### [Parts of the exercise]
- A) In the excerpt on Canadian startups, what do departing young founders lack that is more valuable than money?
- B) Take the excerpt on Canadian startups further, picking up after its final line.

Five years ago Paul Graham observed that the total cost to get a tech startup started had dropped dramatically and will continue to do so.
So my first prediction about the future of web startups is pretty straightforward: there will be a lot of them. When starting a startup was expensive, you had to get the permission of investors to do it. Now the only threshold is courage. – Paul Graham, 2007
There is a lot of attention around getting young people money but does that help them? Does that keep them in Canada? I would argue that the ones that do need and can use capital don’t pull up stakes and leave town for the investment. They leave town (or the country) because they are missing something more valuable than money — customers, mentorship that helps them get customers, and a network of peers.
Know thy stage
The problem with comparing funding deal levels in Canada and the US is that it ignores the stage the company is in relative to the stage of US startups raising money for the first time. The Startup Genome report 01 and the Startup Genome Compass offers startups an excellent way to measure themselves against a benchmark of over 3 000 startups. In the report there is a table (shown below) that gives you some overall averages for all startups.

From the Startup Genome Report 01.

### [Extracted material]
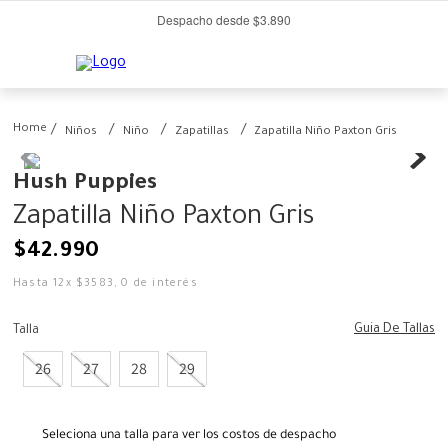
Despacho desde $3.890
Niños
Niño
Zapatillas
Zapatilla Niño Paxton Gris
Hush Puppies
Zapatilla Niño Paxton Gris
$
42
.
990
Hasta
12
x
$
3583
,
0
de interés
Guia De Tallas
Talla
26
27
28
29
Seleciona una talla para ver los costos de despacho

### [Expected results]
- A) Customers, mentorship that helps them get customers, and a network of peers.

- B)
In last seven years of being involved in the Canadian startup community (mostly in Waterloo) and in the last three years leading what is arguably the best student focused incubator in Canada while founding my own startup. I saw dozens of companies peek into the Discovery phase, a few move on through to the Validation phase.
What I have seen happen before the discovery phase:
- Talk of raising money is used to pull in a large group of talent.
- Focus is not on customers, it is on technology or raising money.
- There is little help by way of mentorship that takes the time to understand the dynamic of the group.
- Mentors focus on finding a way to get them money so they can work full time.
- Define the problem.
- Find out what people are looking for.
- What else do they need in a system?
- Determine what they might pay for it by getting them to pay for it and talking to our customers.
- Measure, iterate, repeat.
Startups need to focus more on customer acquisition and growth in Canada, enough talk about raising money
There are so many business plan and pitch competitions one could make a career out of attending them. This gives a false sense of success because the ‘winner’ is determined on a lot of factors except their ability to actually get customers. The game becomes about (and has been it feels like) how to put together a report on an idea (business plan) and present in a way that makes you look confident.
The game is really about getting lots of people to give you their money because you provide value to them. What makes you better than others is that you are chasing a much bigger problem that will provide value to a full percentage of the world’s population. Bonus points if you change the world.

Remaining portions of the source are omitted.